Schwere Kämpfe in Kramatorsk und Slawjansk: Die ukrainische Übergangsregierung setzt ihren "Anti-Terror-Einsatz" gegen prorussische Aktivisten im Osten des Landes fort. Die Sicherheitskräfte hätten am Morgen einen Einsatz gegen Aufständische nahe der Stadt Kramatorsk gestartet, teilte Innenminister Arsen Awakow über Facebook mit. Dabei hätten sie einen Fernsehturm unter ihre Kontrolle gebracht. Wie die dpa unter Berufung auf die Regierung in Kiew mitteilt, hätten die Regierungseinheiten nach den zweitägigen Kämpfen fast alle besetzten Verwaltungsgebäude von den Protestführern geräumt. Ein Sprecher der moskautreuen "Volksmilizen" habe das bestätigt. Bei den Zusammenstößen seien mindestens sechs Menschen umgekommen, so die dpa mit Verweis auf Regierungsaussagen. Auch im nördlich von Kramatorsk gelegenen Slawjansk wird wieder gekämpft. AFP-Reporter berichten von heftigen Gefechten, bei denen mindestens ein Mann erschossen worden sei. Nach Angaben von moskautreuen Aktivisten hätten ukrainische Soldaten 15 Menschen getötet, darunter elf Zivilisten. Das berichtet die Nachrichtenagentur Itar-Tass. Die Offensive des ukrainischen Militärs gegen prorussische Aktivisten hatte bereits am Freitag begonnen. Der russische Präsident Wladimir Putin warf der ukrainischen Regierung daraufhin vor, mit dem Einsatz gegen moskautreue Aktivisten die "letzte Hoffnung" auf die Umsetzung des Genfer Abkommens zu zerstören.

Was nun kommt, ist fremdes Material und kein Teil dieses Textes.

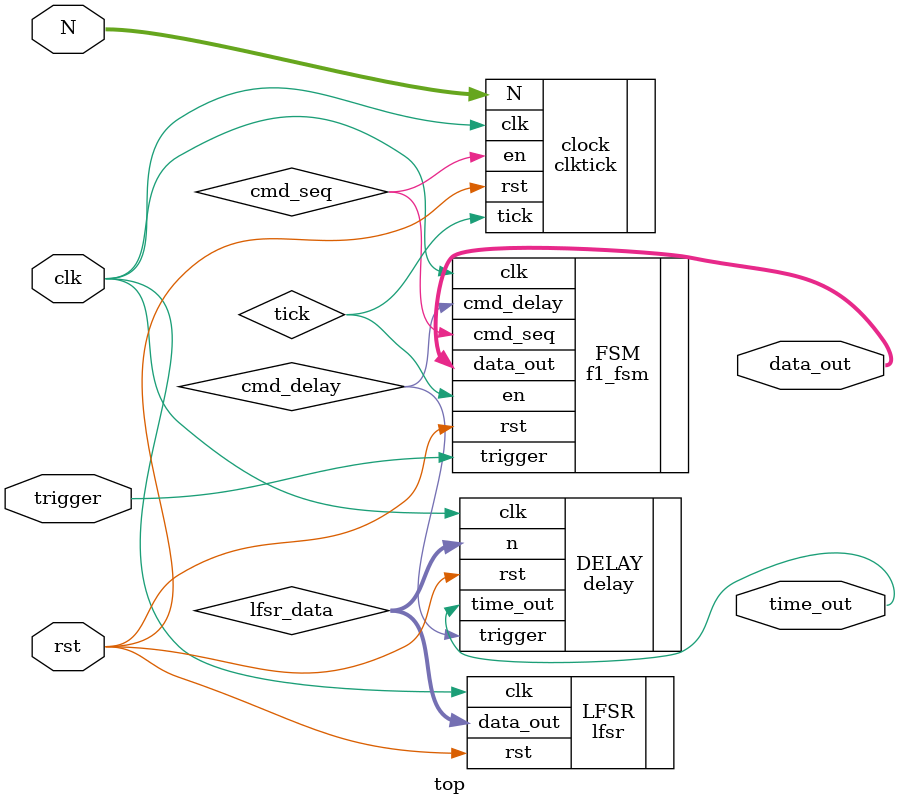
<source format=sv>
module top #(
    parameter WIDTH = 16
)(
    input  logic             clk,      // clock 
    input  logic             rst,      // reset
    input  logic             trigger,
    input  logic [WIDTH-1:0] N,        // clock divided by N+1
    output logic             time_out,
    output logic [7:0]       data_out  // output
);

logic tick;
logic cmd_seq;
logic cmd_delay;
logic [7:0] lfsr_data;

f1_fsm FSM (
    .clk (clk),
    .rst (rst),
    .en (tick), // Use the tick from the clktick module as the "oneshot enable" for going to "next state"
    .trigger (trigger),
    .data_out (data_out),
    .cmd_seq(cmd_seq),
    .cmd_delay(cmd_delay)
);

clktick clock (
    .clk (clk),
    .rst (rst),
    .en (cmd_seq),
    .N (N),
    .tick (tick)
);

lfsr LFSR (
    .clk (clk),
    .rst (rst),
    .data_out(lfsr_data)
);

delay DELAY(
    .clk (clk),
    .rst (rst),
    .trigger (cmd_delay),
    .n (lfsr_data),
    .time_out (time_out)
);

endmodule

</source>
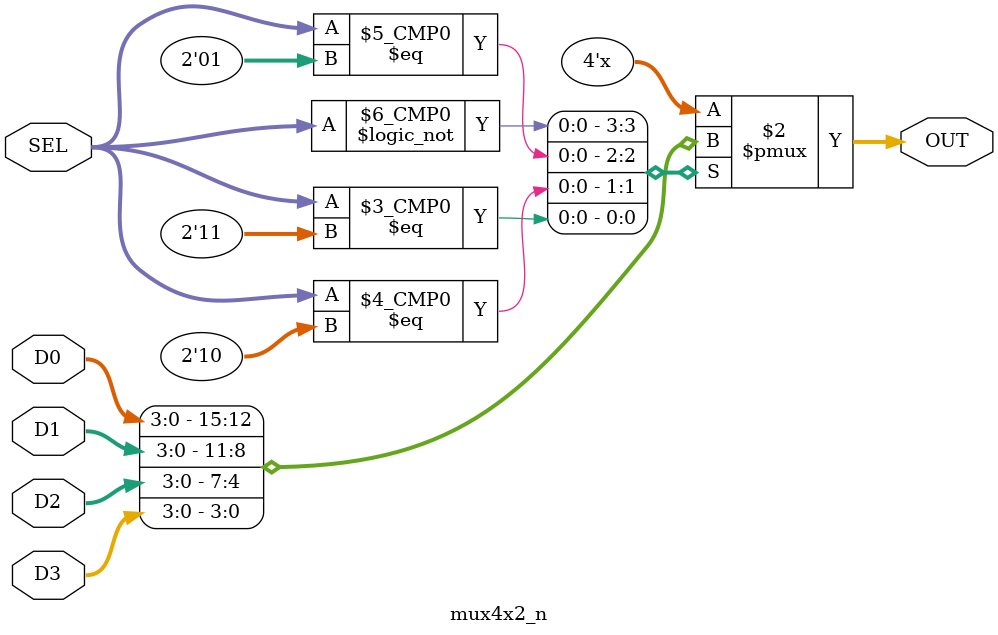
<source format=v>
/*------------------------------------------------------------------------
 * Arquivo   : mux4x2_n.v
 * Projeto   : PlaySeq
 *------------------------------------------------------------------------
 * Descricao : multiplexador 4x(2 bit de seletor) com entradas de n bits 
 * (parametrizado) 
 * 
 *------------------------------------------------------------------------
 * Revisoes  :
 *     Data        Versao  Autor             Descricao
 *     07/03/2024  1.0     Ana Vitória       criacao
 *------------------------------------------------------------------------
 */

module mux4x2_n #(
    parameter BITS = 4
) (
    input      [BITS-1:0] D0,
    input      [BITS-1:0] D1,
    input      [BITS-1:0] D2,
    input      [BITS-1:0] D3,
    input      [1:0]      SEL,
    output reg [BITS-1:0] OUT
);

always @(*) begin
    case (SEL)
        2'b00:    OUT = D0;
        2'b01:    OUT = D1;
        2'b10:    OUT = D2;
        2'b11:    OUT = D3;
        default: OUT = {BITS{1'b0}}; // todos os bits em 1
    endcase
end

endmodule
</source>
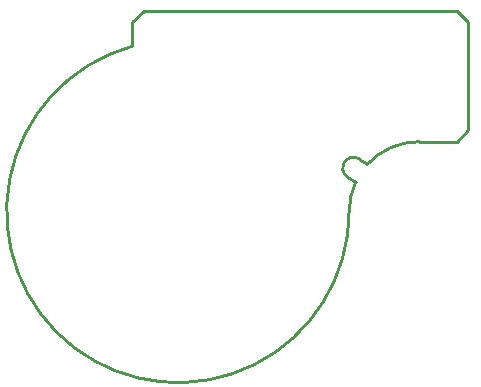
<source format=gbr>
%TF.GenerationSoftware,KiCad,Pcbnew,(6.0.1)*%
%TF.CreationDate,2022-03-24T22:12:31-07:00*%
%TF.ProjectId,CStick,43537469-636b-42e6-9b69-6361645f7063,rev?*%
%TF.SameCoordinates,Original*%
%TF.FileFunction,Profile,NP*%
%FSLAX46Y46*%
G04 Gerber Fmt 4.6, Leading zero omitted, Abs format (unit mm)*
G04 Created by KiCad (PCBNEW (6.0.1)) date 2022-03-24 22:12:31*
%MOMM*%
%LPD*%
G01*
G04 APERTURE LIST*
%TA.AperFunction,Profile*%
%ADD10C,0.250000*%
%TD*%
G04 APERTURE END LIST*
D10*
X173600000Y-83000000D02*
X147100000Y-83000000D01*
X170400000Y-94100000D02*
G75*
G03*
X166045610Y-96018883I-2J-5899998D01*
G01*
X147100000Y-83000000D02*
X146100000Y-84000000D01*
X164347382Y-97050563D02*
X165047893Y-97517069D01*
X174600000Y-84000000D02*
X173600000Y-83000000D01*
X165345100Y-95552378D02*
G75*
G03*
X164347382Y-97050563I-498858J-749093D01*
G01*
X166045610Y-96018883D02*
X165345100Y-95552378D01*
X173600000Y-94100000D02*
X174600000Y-93100000D01*
X165047893Y-97517069D02*
G75*
G03*
X164500000Y-100000000I5352096J-2482929D01*
G01*
X170400000Y-94100000D02*
X173600000Y-94100000D01*
X146100000Y-86034328D02*
G75*
G03*
X164500000Y-100000000I3900000J-13965672D01*
G01*
X146100000Y-84000000D02*
X146100000Y-86034328D01*
X174600000Y-93100000D02*
X174600000Y-84000000D01*
M02*

</source>
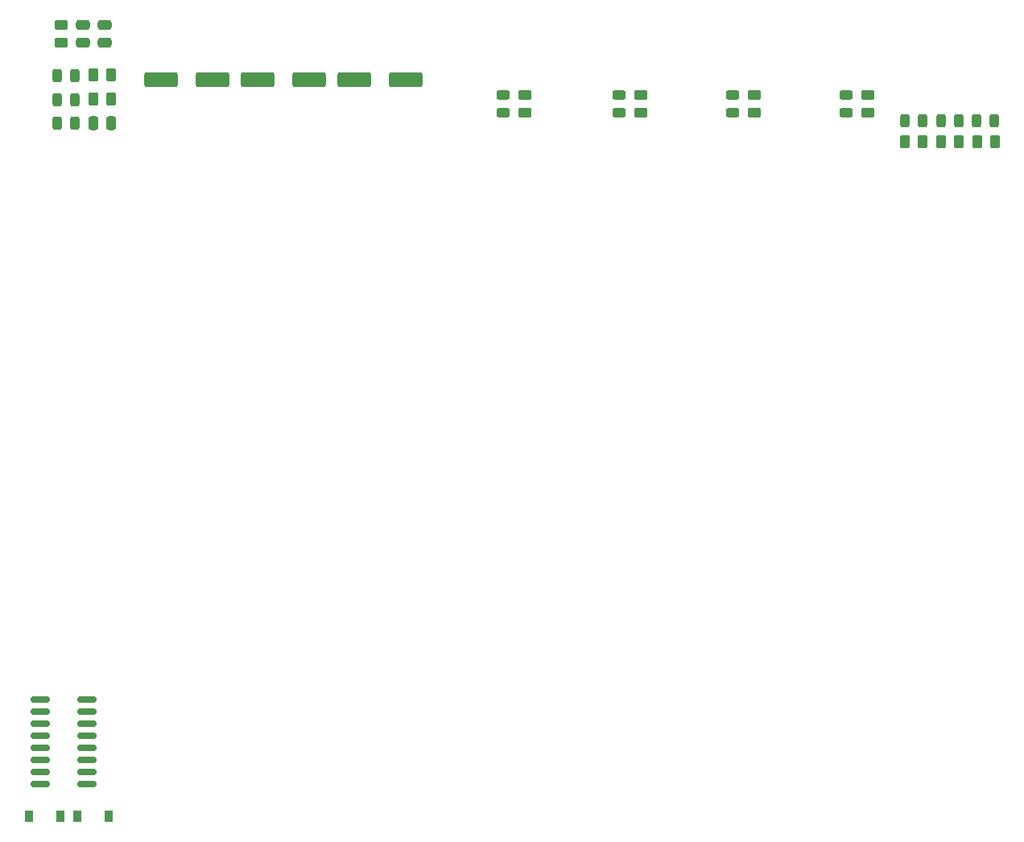
<source format=gbr>
%TF.GenerationSoftware,KiCad,Pcbnew,(6.0.0-0)*%
%TF.CreationDate,2022-11-30T22:17:17-05:00*%
%TF.ProjectId,prototype-board,70726f74-6f74-4797-9065-2d626f617264,rev?*%
%TF.SameCoordinates,Original*%
%TF.FileFunction,Paste,Top*%
%TF.FilePolarity,Positive*%
%FSLAX46Y46*%
G04 Gerber Fmt 4.6, Leading zero omitted, Abs format (unit mm)*
G04 Created by KiCad (PCBNEW (6.0.0-0)) date 2022-11-30 22:17:17*
%MOMM*%
%LPD*%
G01*
G04 APERTURE LIST*
G04 Aperture macros list*
%AMRoundRect*
0 Rectangle with rounded corners*
0 $1 Rounding radius*
0 $2 $3 $4 $5 $6 $7 $8 $9 X,Y pos of 4 corners*
0 Add a 4 corners polygon primitive as box body*
4,1,4,$2,$3,$4,$5,$6,$7,$8,$9,$2,$3,0*
0 Add four circle primitives for the rounded corners*
1,1,$1+$1,$2,$3*
1,1,$1+$1,$4,$5*
1,1,$1+$1,$6,$7*
1,1,$1+$1,$8,$9*
0 Add four rect primitives between the rounded corners*
20,1,$1+$1,$2,$3,$4,$5,0*
20,1,$1+$1,$4,$5,$6,$7,0*
20,1,$1+$1,$6,$7,$8,$9,0*
20,1,$1+$1,$8,$9,$2,$3,0*%
G04 Aperture macros list end*
%ADD10RoundRect,0.243750X0.243750X0.456250X-0.243750X0.456250X-0.243750X-0.456250X0.243750X-0.456250X0*%
%ADD11RoundRect,0.250000X0.262500X0.450000X-0.262500X0.450000X-0.262500X-0.450000X0.262500X-0.450000X0*%
%ADD12RoundRect,0.250000X-0.262500X-0.450000X0.262500X-0.450000X0.262500X0.450000X-0.262500X0.450000X0*%
%ADD13R,0.900000X1.200000*%
%ADD14RoundRect,0.250000X0.450000X-0.262500X0.450000X0.262500X-0.450000X0.262500X-0.450000X-0.262500X0*%
%ADD15RoundRect,0.243750X0.456250X-0.243750X0.456250X0.243750X-0.456250X0.243750X-0.456250X-0.243750X0*%
%ADD16RoundRect,0.150000X0.825000X0.150000X-0.825000X0.150000X-0.825000X-0.150000X0.825000X-0.150000X0*%
%ADD17RoundRect,0.250000X-0.250000X-0.475000X0.250000X-0.475000X0.250000X0.475000X-0.250000X0.475000X0*%
%ADD18RoundRect,0.250000X-1.500000X-0.550000X1.500000X-0.550000X1.500000X0.550000X-1.500000X0.550000X0*%
%ADD19RoundRect,0.250000X0.475000X-0.250000X0.475000X0.250000X-0.475000X0.250000X-0.475000X-0.250000X0*%
G04 APERTURE END LIST*
D10*
%TO.C,D6*%
X44867000Y-58486000D03*
X42992000Y-58486000D03*
%TD*%
%TO.C,D5*%
X141575000Y-60706000D03*
X139700000Y-60706000D03*
%TD*%
D11*
%TO.C,R7*%
X134008500Y-62913500D03*
X132183500Y-62913500D03*
%TD*%
D12*
%TO.C,R9*%
X46839500Y-55880000D03*
X48664500Y-55880000D03*
%TD*%
%TO.C,R8*%
X46839500Y-58420000D03*
X48664500Y-58420000D03*
%TD*%
D13*
%TO.C,D9*%
X45086000Y-133858000D03*
X48386000Y-133858000D03*
%TD*%
D10*
%TO.C,D11*%
X137843500Y-60706000D03*
X135968500Y-60706000D03*
%TD*%
D14*
%TO.C,R2*%
X104394000Y-59840500D03*
X104394000Y-58015500D03*
%TD*%
%TO.C,R10*%
X43434000Y-52474500D03*
X43434000Y-50649500D03*
%TD*%
D15*
%TO.C,D4*%
X125989000Y-59865500D03*
X125989000Y-57990500D03*
%TD*%
D16*
%TO.C,U4*%
X46163000Y-130429000D03*
X46163000Y-129159000D03*
X46163000Y-127889000D03*
X46163000Y-126619000D03*
X46163000Y-125349000D03*
X46163000Y-124079000D03*
X46163000Y-122809000D03*
X46163000Y-121539000D03*
X41213000Y-121539000D03*
X41213000Y-122809000D03*
X41213000Y-124079000D03*
X41213000Y-125349000D03*
X41213000Y-126619000D03*
X41213000Y-127889000D03*
X41213000Y-129159000D03*
X41213000Y-130429000D03*
%TD*%
D10*
%TO.C,D7*%
X44867000Y-55946000D03*
X42992000Y-55946000D03*
%TD*%
D13*
%TO.C,D10*%
X43306000Y-133858000D03*
X40006000Y-133858000D03*
%TD*%
D15*
%TO.C,D1*%
X89921000Y-59865500D03*
X89921000Y-57990500D03*
%TD*%
D11*
%TO.C,R6*%
X137818500Y-62913500D03*
X135993500Y-62913500D03*
%TD*%
D10*
%TO.C,D12*%
X134033500Y-60706000D03*
X132158500Y-60706000D03*
%TD*%
D17*
%TO.C,C1*%
X46802000Y-60960000D03*
X48702000Y-60960000D03*
%TD*%
D18*
%TO.C,C4*%
X64114000Y-56390500D03*
X69514000Y-56390500D03*
%TD*%
D19*
%TO.C,C3*%
X48006000Y-52512000D03*
X48006000Y-50612000D03*
%TD*%
D15*
%TO.C,D2*%
X102108000Y-59865500D03*
X102108000Y-57990500D03*
%TD*%
D14*
%TO.C,R4*%
X128275000Y-59840500D03*
X128275000Y-58015500D03*
%TD*%
D10*
%TO.C,D8*%
X44879500Y-60960000D03*
X43004500Y-60960000D03*
%TD*%
D14*
%TO.C,R1*%
X92207000Y-59840500D03*
X92207000Y-58015500D03*
%TD*%
D11*
%TO.C,R5*%
X141628500Y-62913500D03*
X139803500Y-62913500D03*
%TD*%
D18*
%TO.C,C6*%
X53954000Y-56390500D03*
X59354000Y-56390500D03*
%TD*%
D15*
%TO.C,D3*%
X114051000Y-59865500D03*
X114051000Y-57990500D03*
%TD*%
D14*
%TO.C,R3*%
X116337000Y-59840500D03*
X116337000Y-58015500D03*
%TD*%
D19*
%TO.C,C2*%
X45720000Y-52512000D03*
X45720000Y-50612000D03*
%TD*%
D18*
%TO.C,C5*%
X74274000Y-56390500D03*
X79674000Y-56390500D03*
%TD*%
M02*

</source>
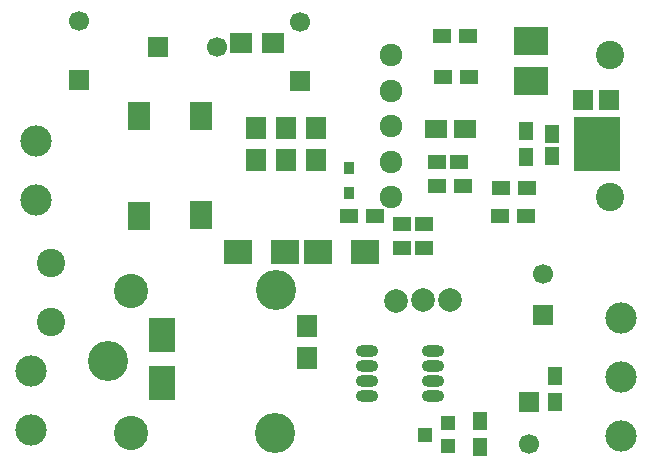
<source format=gbr>
G04 #@! TF.FileFunction,Soldermask,Bot*
%FSLAX46Y46*%
G04 Gerber Fmt 4.6, Leading zero omitted, Abs format (unit mm)*
G04 Created by KiCad (PCBNEW 201611132049+7352~55~ubuntu16.04.1-product) date Tue Nov 15 13:48:38 2016*
%MOMM*%
%LPD*%
G01*
G04 APERTURE LIST*
%ADD10C,0.100000*%
%ADD11R,0.850000X0.990000*%
%ADD12C,1.700000*%
%ADD13R,1.700000X1.700000*%
%ADD14C,2.398980*%
%ADD15C,2.900000*%
%ADD16C,3.400000*%
%ADD17R,1.600000X1.150000*%
%ADD18R,1.150000X1.600000*%
%ADD19R,1.900000X1.650000*%
%ADD20R,2.900000X2.400000*%
%ADD21R,2.200860X2.899360*%
%ADD22R,1.800000X1.740000*%
%ADD23R,3.900000X4.600000*%
%ADD24R,1.900000X1.700000*%
%ADD25R,1.200100X1.200100*%
%ADD26R,1.300000X1.600000*%
%ADD27R,1.700000X1.900000*%
%ADD28R,2.400000X2.100000*%
%ADD29R,1.600000X1.300000*%
%ADD30O,1.873200X1.009600*%
%ADD31C,2.650000*%
%ADD32C,2.000000*%
%ADD33C,1.924000*%
%ADD34C,2.400000*%
%ADD35R,1.924000X2.400000*%
G04 APERTURE END LIST*
D10*
D11*
X116713000Y-107227000D03*
X116713000Y-105117000D03*
D12*
X133096000Y-114102000D03*
D13*
X133096000Y-117602000D03*
D14*
X91440000Y-113157000D03*
X91440000Y-118158260D03*
D15*
X98247200Y-127531900D03*
D16*
X110447200Y-127531900D03*
X110497200Y-115481900D03*
D15*
X98247200Y-115531900D03*
D16*
X96297200Y-121481900D03*
D13*
X93853000Y-97710000D03*
D12*
X93853000Y-92710000D03*
D17*
X124147500Y-104648000D03*
X126047500Y-104648000D03*
D13*
X112522000Y-97790000D03*
D12*
X112522000Y-92790000D03*
X131953000Y-128468000D03*
D13*
X131953000Y-124968000D03*
D18*
X133858000Y-102240000D03*
X133858000Y-104140000D03*
D19*
X126555500Y-101854000D03*
X124055500Y-101854000D03*
D17*
X121158000Y-111887000D03*
X123058000Y-111887000D03*
X121158000Y-109855000D03*
X123058000Y-109855000D03*
D20*
X132143500Y-94361000D03*
X132143500Y-97761000D03*
D21*
X100863400Y-119291100D03*
X100863400Y-123289060D03*
D22*
X136550400Y-99390200D03*
X138734800Y-99390200D03*
D23*
X137668000Y-103124000D03*
D24*
X107551240Y-94556580D03*
X110251240Y-94556580D03*
D25*
X125095000Y-126751000D03*
X125095000Y-128651000D03*
X123096020Y-127701000D03*
D26*
X127762000Y-126578000D03*
X127762000Y-128778000D03*
D27*
X111379000Y-104427000D03*
X111379000Y-101727000D03*
X108839000Y-104427000D03*
X108839000Y-101727000D03*
X113919000Y-101727000D03*
X113919000Y-104427000D03*
D28*
X107315000Y-112268000D03*
X111315000Y-112268000D03*
X114046000Y-112268000D03*
X118046000Y-112268000D03*
D27*
X113157000Y-118491000D03*
X113157000Y-121191000D03*
D29*
X126746000Y-93980000D03*
X124546000Y-93980000D03*
X124165000Y-106680000D03*
X126365000Y-106680000D03*
X129540000Y-106807000D03*
X131740000Y-106807000D03*
X131699000Y-109156500D03*
X129499000Y-109156500D03*
D26*
X131699000Y-104181000D03*
X131699000Y-101981000D03*
D29*
X116672000Y-109220000D03*
X118872000Y-109220000D03*
D26*
X134112000Y-122768000D03*
X134112000Y-124968000D03*
D30*
X118237000Y-124396500D03*
X118237000Y-123126500D03*
X118237000Y-121856500D03*
X118237000Y-120586500D03*
X123825000Y-120586500D03*
X123825000Y-121856500D03*
X123825000Y-123126500D03*
X123825000Y-124396500D03*
D31*
X139700000Y-122809000D03*
X139700000Y-127812800D03*
X139700000Y-117805200D03*
D29*
X126830000Y-97409000D03*
X124630000Y-97409000D03*
D32*
X122936000Y-116332000D03*
X120661000Y-116357000D03*
X125211000Y-116332000D03*
D33*
X120269000Y-107607100D03*
X120269000Y-104584500D03*
X120269000Y-101587300D03*
X120269000Y-98564700D03*
X120269000Y-95567500D03*
D34*
X138785600Y-107581700D03*
X138760200Y-95567500D03*
D35*
X98933000Y-100711000D03*
X104140000Y-100711000D03*
X104140000Y-109118400D03*
X98907600Y-109169200D03*
D13*
X100537000Y-94869000D03*
D12*
X105537000Y-94869000D03*
D31*
X90170000Y-107823000D03*
X90170000Y-102819200D03*
X89789000Y-127304800D03*
X89789000Y-122301000D03*
M02*

</source>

In Donezk besetzen prorussische Kräfte ein Geheimdienstgebäude: Auch in der Gebietshauptstadt Donezk kam es wieder zu Gewalt. Maskierte und mit Knüppeln bewaffnete Demonstranten nahmen am Samstagabend ein Gebäude des Geheimdienstes SBU ein. Das berichten übereinstimmend die dpa und eine Reporterin des britischen Guardian. Die Polizei habe nicht eingegriffen, hieß es. Auch in der Stadt Gorlowka erstürmten moskautreue Aktivisten ein Verwaltungsgebäude.